■ **Exercise text**:

"""

# Fighting or Playing?



## Yelena (Apr 25, 2010)

I expected my mice to start bickering for dominance at some point and I think its started. They where 8 weeks old on Saturday.

I know its quite common for brothers to have to be separated so am keeping an eye out for actually fighting but tbh I don't know what I'm looking for.

They roll around and bicker over food which I guess is normal. Though on a few occasions I've felt I've had to stop them so have opened the cage door and let them know I'm watching which normally stops it.

I've not noticed them baring teeth and neither of them have been hurt but surely there are signs that they should be separated before blood is drawn?

They still sleep together and groom each other but sometimes there behaviour makes me a little uncomfy- like I have to watch just incase.

Do you have any key signs for when things are getting too heated?

They're my first mice so it is possible that I'm just worrying over normal playing behavior but I thought it was worth checking with some pro-micers  ... yup, just made that up lol


----------



## Kriss (May 19, 2010)

I had four brothers who lived together, and their behavior was very similar to what you are describing. Although it's not really "playing" and more of a display of aggression for dominance over food or territory, you don't need to separate them if the mice are all pretty much the same size (therefore can defend themselves) and there is no blood.


----------



## arliejacobs (May 29, 2010)

"""

■ **Data section**:
"""

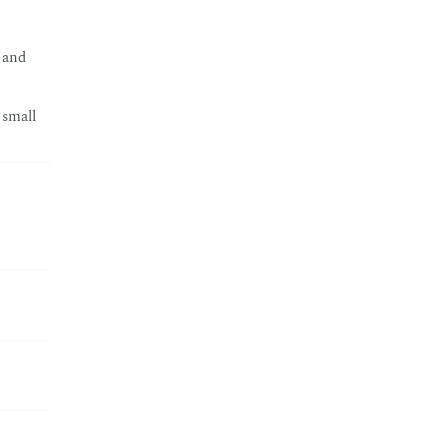
 and
 small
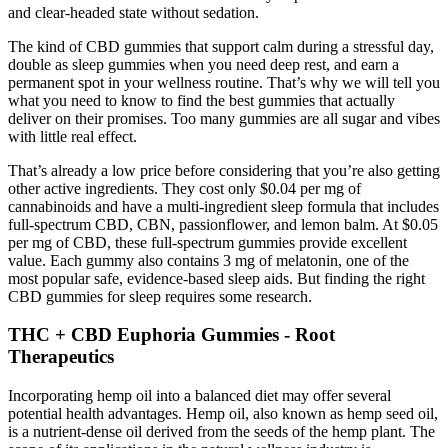
and clear-headed state without sedation.
The kind of CBD gummies that support calm during a stressful day,
double as sleep gummies when you need deep rest, and earn a
permanent spot in your wellness routine. That’s why we will tell you
what you need to know to find the best gummies that actually
deliver on their promises. Too many gummies are all sugar and vibes
with little real effect.
That’s already a low price before considering that you’re also getting
other active ingredients. They cost only $0.04 per mg of
cannabinoids and have a multi-ingredient sleep formula that includes
full-spectrum CBD, CBN, passionflower, and lemon balm. At $0.05
per mg of CBD, these full-spectrum gummies provide excellent
value. Each gummy also contains 3 mg of melatonin, one of the
most popular safe, evidence-based sleep aids. But finding the right
CBD gummies for sleep requires some research.
THC + CBD Euphoria Gummies - Root
Therapeutics
Incorporating hemp oil into a balanced diet may offer several
potential health advantages. Hemp oil, also known as hemp seed oil,
is a nutrient-dense oil derived from the seeds of the hemp plant. The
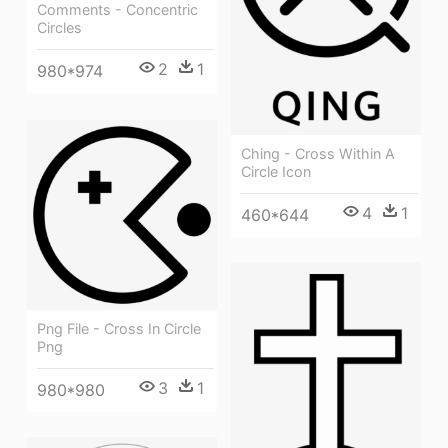
Comments - Concentric
Circles
2
1
980*974
Ching - Cross Within A
Circle Icon
4
1
460*644
Png File - Cross In Circle
Png
3
1
980*980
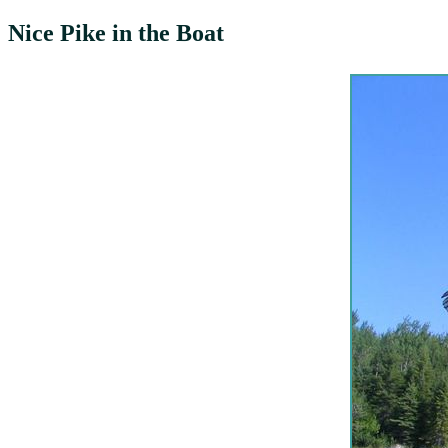
Nice Pike in the Boat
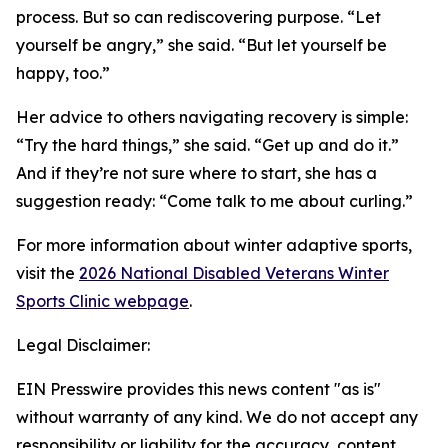
process. But so can rediscovering purpose. “Let
yourself be angry,” she said. “But let yourself be
happy, too.”
Her advice to others navigating recovery is simple:
“Try the hard things,” she said. “Get up and do it.”
And if they’re not sure where to start, she has a
suggestion ready: “Come talk to me about curling.”
For more information about winter adaptive sports,
visit the
2026 National Disabled Veterans Winter
Sports Clinic webpage
.
Legal Disclaimer:
EIN Presswire provides this news content "as is"
without warranty of any kind. We do not accept any
responsibility or liability for the accuracy, content,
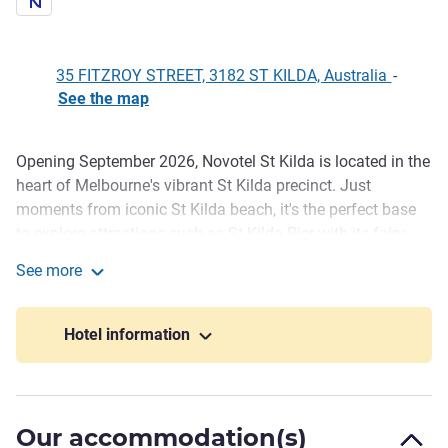
35 FITZROY STREET, 3182 ST KILDA, Australia
-
See the map
Opening September 2026, Novotel St Kilda is located in the
Description
heart of Melbourne's vibrant St Kilda precinct. Just
moments from iconic St Kilda beach, it's the perfect base
to explore attractions such as St Kilda Pier with its fairy
penguins, Acland Street 's dining and shopping, Luna Park,
See more
the Palais Theatre, and nearby Albert Park Lake, home of
Novotel St Kilda
the Australian Grand Prix.
Hotel information
Guests will enjoy 80 newly refreshed rooms, designed to
reflect character and colour of St Kilda. A vibrant coastal
palette and local design touches create an inspiring retreat.
All rooms feature minibar, Nespresso machine, 60-inch TV
Our accommodation(s)
with FOXTEL, and chaise lounge. Hotel facilities include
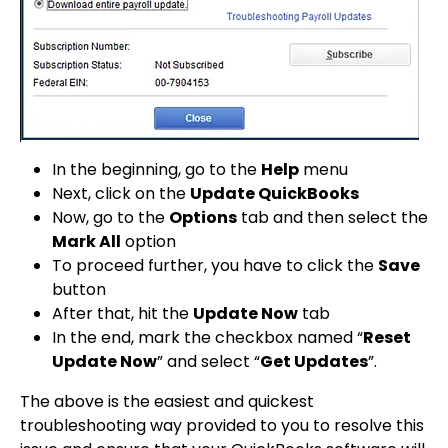
In the beginning, go to the
Help
menu
Next, click on the
Update QuickBooks
Now, go to the
Options
tab and then select the
Mark All
option
To proceed further, you have to click the
Save
button
After that, hit the
Update Now
tab
In the end, mark the checkbox named “
Reset
Update Now
” and select “
Get Updates
”.
The above is the easiest and quickest
troubleshooting way provided to you to resolve this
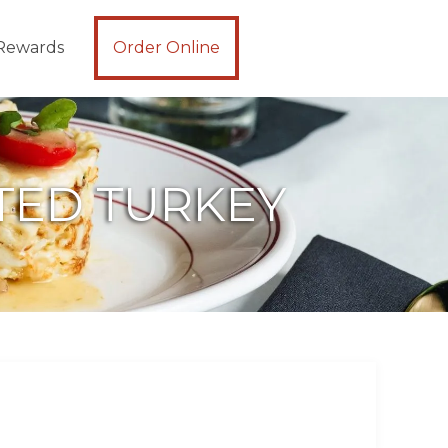
Rewards
Order Online
STED TURKEY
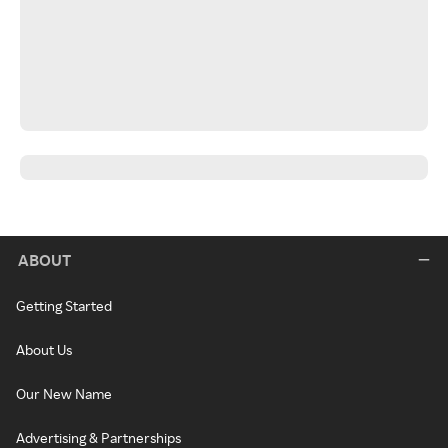
ABOUT
Getting Started
About Us
Our New Name
Advertising & Partnerships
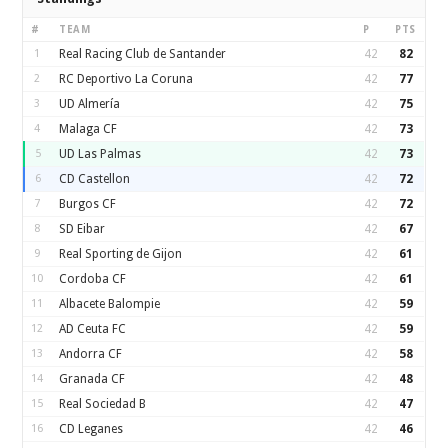
#
TEAM
P
PTS
1
Real Racing Club de Santander
42
82
2
RC Deportivo La Coruna
42
77
3
UD Almería
42
75
4
Malaga CF
42
73
5
UD Las Palmas
42
73
6
CD Castellon
42
72
7
Burgos CF
42
72
8
SD Eibar
42
67
9
Real Sporting de Gijon
42
61
10
Cordoba CF
42
61
11
Albacete Balompie
42
59
12
AD Ceuta FC
42
59
13
Andorra CF
42
58
14
Granada CF
42
48
15
Real Sociedad B
42
47
16
CD Leganes
42
46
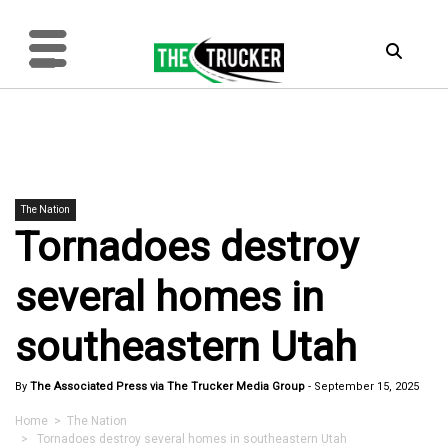
The Nation
Tornadoes destroy
several homes in
southeastern Utah
By
The Associated Press via The Trucker Media Group
-
September 15, 2025
Home
>
The Nation
> Tornadoes destroy several homes in southeastern Utah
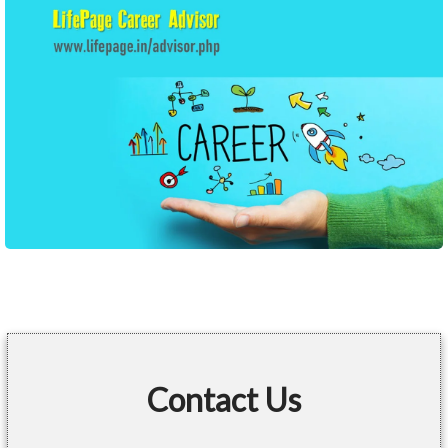
Contact Us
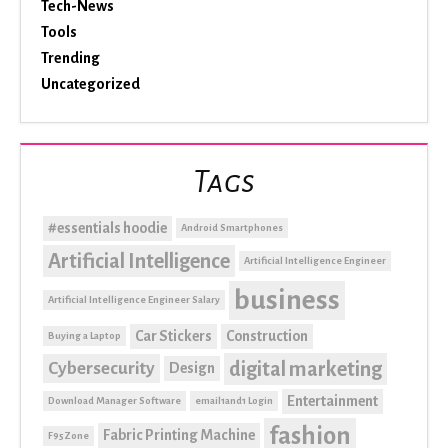
Tech-News
Tools
Trending
Uncategorized
Tags
#essentials hoodie
Android Smartphones
Artificial Intelligence
Artificial Intelligence Engineer
business
Artificial Intelligence Engineer Salary
Car Stickers
Construction
Buying a Laptop
digital marketing
Cybersecurity
Design
Entertainment
Download Manager Software
email1and1 Login
fashion
Fabric Printing Machine
F95Zone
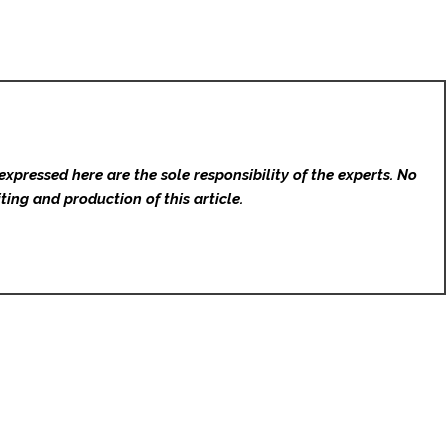
expressed here are the sole responsibility of the experts. No
ting and production of this article.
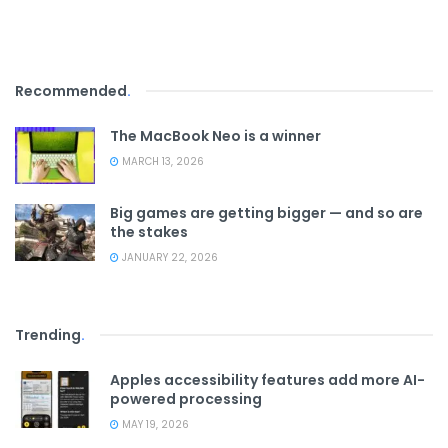
Recommended
.
The MacBook Neo is a winner
MARCH 13, 2026
Big games are getting bigger — and so are
the stakes
JANUARY 22, 2026
Trending
.
Apples accessibility features add more AI-
powered processing
MAY 19, 2026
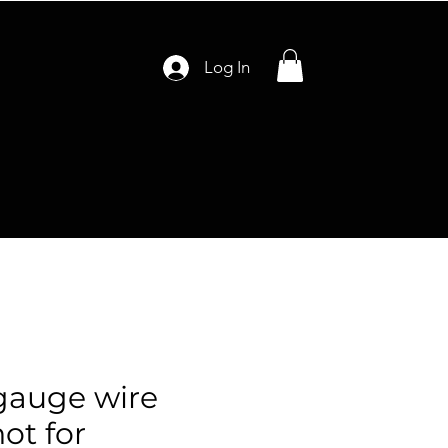
Log In
gauge wire
ot for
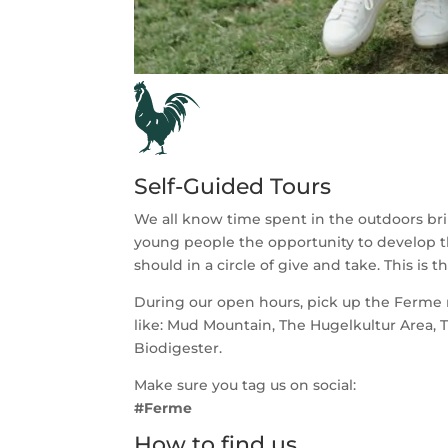
Self-Guided Tours
We all know time spent in the outdoors bri
young people the opportunity to develop th
should in a circle of give and take. This is
During our open hours, pick up the Ferme ma
like: Mud Mountain, The Hugelkultur Area, 
Biodigester.
Make sure you tag us on social:
#Ferme
How to find us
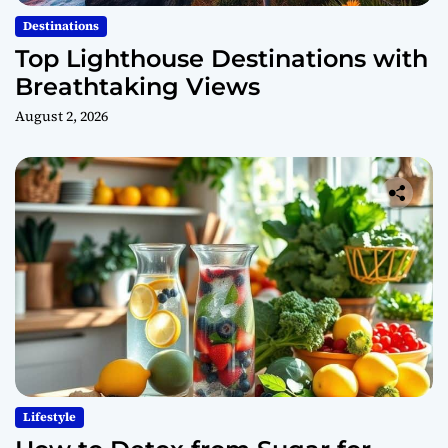
Destinations
Top Lighthouse Destinations with
Breathtaking Views
August 2, 2026
Lifestyle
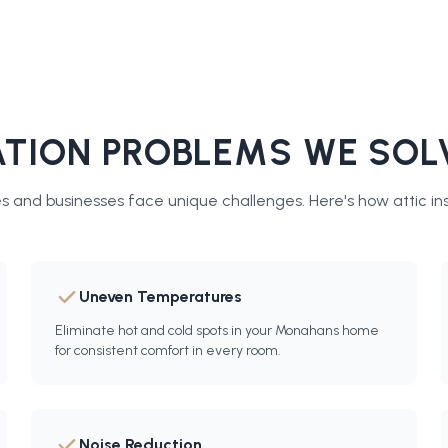
TION PROBLEMS WE SOL
 and businesses face unique challenges. Here's how
attic in
Uneven Temperatures
Eliminate hot and cold spots in your Monahans home
for consistent comfort in every room.
Noise Reduction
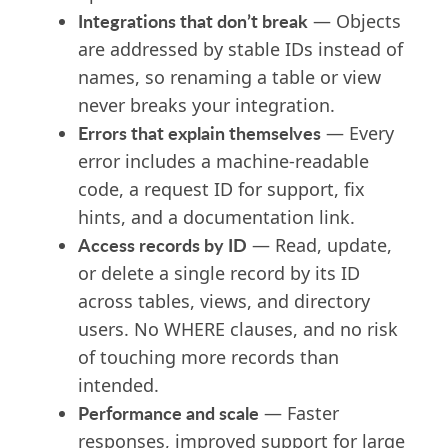
Integrations that don’t break
— Objects
are addressed by stable IDs instead of
names, so renaming a table or view
never breaks your integration.
Errors that explain themselves
— Every
error includes a machine-readable
code, a request ID for support, fix
hints, and a documentation link.
Access records by ID
— Read, update,
or delete a single record by its ID
across tables, views, and directory
users. No WHERE clauses, and no risk
of touching more records than
intended.
Performance and scale
— Faster
responses, improved support for large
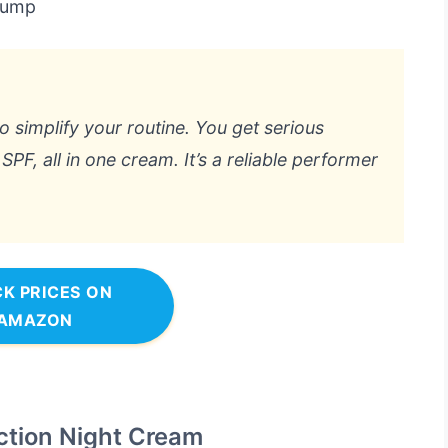
 pump
to simplify your routine. You get serious
PF, all in one cream. It’s a reliable performer
K PRICES ON
AMAZON
ction Night Cream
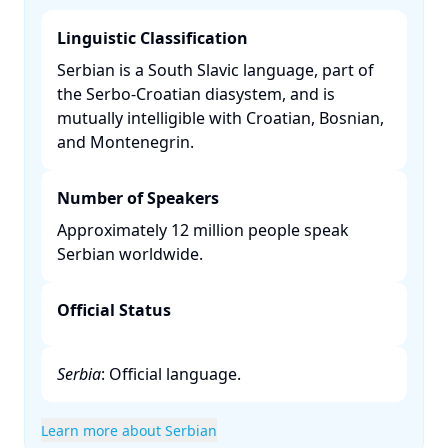
Linguistic Classification
Serbian is a South Slavic language, part of
the Serbo-Croatian diasystem, and is
mutually intelligible with Croatian, Bosnian,
and Montenegrin. ​
Number of Speakers
Approximately 12 million people speak
Serbian worldwide. ​
Official Status
Serbia
: Official language.​
Learn more about Serbian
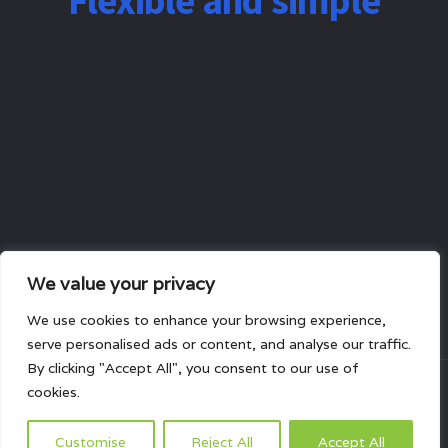
Flexible and simple
We value your privacy
We use cookies to enhance your browsing experience,
serve personalised ads or content, and analyse our traffic.
By clicking "Accept All", you consent to our use of
cookies.
All rights reserved.
Customise
Reject All
Accept All
HOME
ABOUT US
PRODUCTS
PROJECTS
CONTACTS US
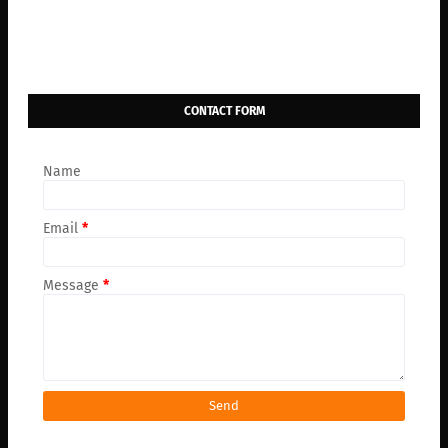
CONTACT FORM
Name
Email
*
Message
*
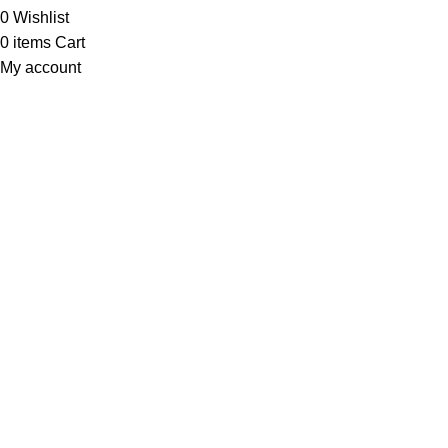
0
Wishlist
0
items
Cart
My account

"""

■ **Task instructions**:
• A. Answer these questions about the forum thread:
(i) How old were Yelena's mice on Saturday?
(ii) What does Yelena do on the occasions when the mice seem to need stopping?
(iii) How many brothers did Kriss have living together?
• B. Reproduce everything in the forum thread from "I know its quite" down to "getting too heated?".

■ **Solution list**:
• A.
(i) 8 weeks old.
(ii) Yelena opens the cage door and lets them know someone is watching, which normally stops it.
(iii) Four.

• B.
I know its quite common for brothers to have to be separated so am keeping an eye out for actually fighting but tbh I don't know what I'm looking for.

They roll around and bicker over food which I guess is normal. Though on a few occasions I've felt I've had to stop them so have opened the cage door and let them know I'm watching which normally stops it.

I've not noticed them baring teeth and neither of them have been hurt but surely there are signs that they should be separated before blood is drawn?

They still sleep together and groom each other but sometimes there behaviour makes me a little uncomfy- like I have to watch just incase.

Do you have any key signs for when things are getting too heated?